* [Task prompt]: Reproduce every line of the records below verbatim, without changing or leaving out anything.

* [Entries]:
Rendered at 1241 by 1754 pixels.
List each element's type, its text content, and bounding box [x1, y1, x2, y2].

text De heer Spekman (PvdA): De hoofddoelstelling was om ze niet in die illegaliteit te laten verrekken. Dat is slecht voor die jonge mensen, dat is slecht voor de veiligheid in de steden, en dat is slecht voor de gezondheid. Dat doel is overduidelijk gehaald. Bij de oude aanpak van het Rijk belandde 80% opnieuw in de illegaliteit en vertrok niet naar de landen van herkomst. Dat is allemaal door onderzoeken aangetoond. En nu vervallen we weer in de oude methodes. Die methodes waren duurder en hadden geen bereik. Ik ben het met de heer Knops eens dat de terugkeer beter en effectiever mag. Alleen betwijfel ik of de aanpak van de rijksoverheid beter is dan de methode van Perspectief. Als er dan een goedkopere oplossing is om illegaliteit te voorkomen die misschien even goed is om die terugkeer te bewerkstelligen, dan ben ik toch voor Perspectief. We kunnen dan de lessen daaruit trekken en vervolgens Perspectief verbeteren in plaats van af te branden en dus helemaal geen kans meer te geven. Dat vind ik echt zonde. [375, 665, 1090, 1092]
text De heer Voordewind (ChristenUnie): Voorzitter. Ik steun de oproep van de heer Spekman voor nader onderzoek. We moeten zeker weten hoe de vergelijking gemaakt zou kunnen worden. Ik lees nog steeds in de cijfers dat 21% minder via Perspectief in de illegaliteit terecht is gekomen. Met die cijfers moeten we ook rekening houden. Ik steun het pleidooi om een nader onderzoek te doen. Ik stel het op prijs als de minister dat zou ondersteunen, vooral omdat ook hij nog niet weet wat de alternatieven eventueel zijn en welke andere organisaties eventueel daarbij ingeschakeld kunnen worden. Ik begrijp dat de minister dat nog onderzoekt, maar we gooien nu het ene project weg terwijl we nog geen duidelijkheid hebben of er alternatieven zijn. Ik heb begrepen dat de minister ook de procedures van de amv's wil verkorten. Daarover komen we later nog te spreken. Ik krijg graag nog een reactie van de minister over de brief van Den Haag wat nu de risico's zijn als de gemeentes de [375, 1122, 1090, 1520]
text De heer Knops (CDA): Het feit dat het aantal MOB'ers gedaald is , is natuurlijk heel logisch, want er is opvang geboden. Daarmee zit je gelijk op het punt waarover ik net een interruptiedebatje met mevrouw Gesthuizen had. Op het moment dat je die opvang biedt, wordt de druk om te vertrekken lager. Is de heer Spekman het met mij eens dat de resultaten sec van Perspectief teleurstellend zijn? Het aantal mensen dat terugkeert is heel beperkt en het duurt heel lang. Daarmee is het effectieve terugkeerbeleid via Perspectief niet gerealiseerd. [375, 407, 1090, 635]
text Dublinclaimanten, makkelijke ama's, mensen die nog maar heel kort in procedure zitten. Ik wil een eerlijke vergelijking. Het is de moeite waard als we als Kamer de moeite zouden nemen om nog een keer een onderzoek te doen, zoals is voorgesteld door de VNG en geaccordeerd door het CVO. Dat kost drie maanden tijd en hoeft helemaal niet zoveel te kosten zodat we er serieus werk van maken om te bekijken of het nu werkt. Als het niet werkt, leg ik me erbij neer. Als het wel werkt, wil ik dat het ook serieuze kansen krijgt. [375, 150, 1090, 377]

* [Solution to the problem]:
Rendered at 1241 by 1754 pixels.
List each element's type, its text content, and bounding box [x1, y1, x2, y2].

text De heer Spekman (PvdA): De hoofddoelstelling was om ze niet in die illegaliteit te laten verrekken. Dat is slecht voor die jonge mensen, dat is slecht voor de veiligheid in de steden, en dat is slecht voor de gezondheid. Dat doel is overduidelijk gehaald. Bij de oude aanpak van het Rijk belandde 80% opnieuw in de illegaliteit en vertrok niet naar de landen van herkomst. Dat is allemaal door onderzoeken aangetoond. En nu vervallen we weer in de oude methodes. Die methodes waren duurder en hadden geen bereik. Ik ben het met de heer Knops eens dat de terugkeer beter en effectiever mag. Alleen betwijfel ik of de aanpak van de rijksoverheid beter is dan de methode van Perspectief. Als er dan een goedkopere oplossing is om illegaliteit te voorkomen die misschien even goed is om die terugkeer te bewerkstelligen, dan ben ik toch voor Perspectief. We kunnen dan de lessen daaruit trekken en vervolgens Perspectief verbeteren in plaats van af te branden en dus helemaal geen kans meer te geven. Dat vind ik echt zonde. [375, 665, 1090, 1092]
text De heer Voordewind (ChristenUnie): Voorzitter. Ik steun de oproep van de heer Spekman voor nader onderzoek. We moeten zeker weten hoe de vergelijking gemaakt zou kunnen worden. Ik lees nog steeds in de cijfers dat 21% minder via Perspectief in de illegaliteit terecht is gekomen. Met die cijfers moeten we ook rekening houden. Ik steun het pleidooi om een nader onderzoek te doen. Ik stel het op prijs als de minister dat zou ondersteunen, vooral omdat ook hij nog niet weet wat de alternatieven eventueel zijn en welke andere organisaties eventueel daarbij ingeschakeld kunnen worden. Ik begrijp dat de minister dat nog onderzoekt, maar we gooien nu het ene project weg terwijl we nog geen duidelijkheid hebben of er alternatieven zijn. Ik heb begrepen dat de minister ook de procedures van de amv's wil verkorten. Daarover komen we later nog te spreken. Ik krijg graag nog een reactie van de minister over de brief van Den Haag wat nu de risico's zijn als de gemeentes de [375, 1122, 1090, 1520]
text De heer Knops (CDA): Het feit dat het aantal MOB'ers gedaald is , is natuurlijk heel logisch, want er is opvang geboden. Daarmee zit je gelijk op het punt waarover ik net een interruptiedebatje met mevrouw Gesthuizen had. Op het moment dat je die opvang biedt, wordt de druk om te vertrekken lager. Is de heer Spekman het met mij eens dat de resultaten sec van Perspectief teleurstellend zijn? Het aantal mensen dat terugkeert is heel beperkt en het duurt heel lang. Daarmee is het effectieve terugkeerbeleid via Perspectief niet gerealiseerd. [375, 407, 1090, 635]
text Dublinclaimanten, makkelijke ama's, mensen die nog maar heel kort in procedure zitten. Ik wil een eerlijke vergelijking. Het is de moeite waard als we als Kamer de moeite zouden nemen om nog een keer een onderzoek te doen, zoals is voorgesteld door de VNG en geaccordeerd door het CVO. Dat kost drie maanden tijd en hoeft helemaal niet zoveel te kosten zodat we er serieus werk van maken om te bekijken of het nu werkt. Als het niet werkt, leg ik me erbij neer. Als het wel werkt, wil ik dat het ook serieuze kansen krijgt. [375, 150, 1090, 377]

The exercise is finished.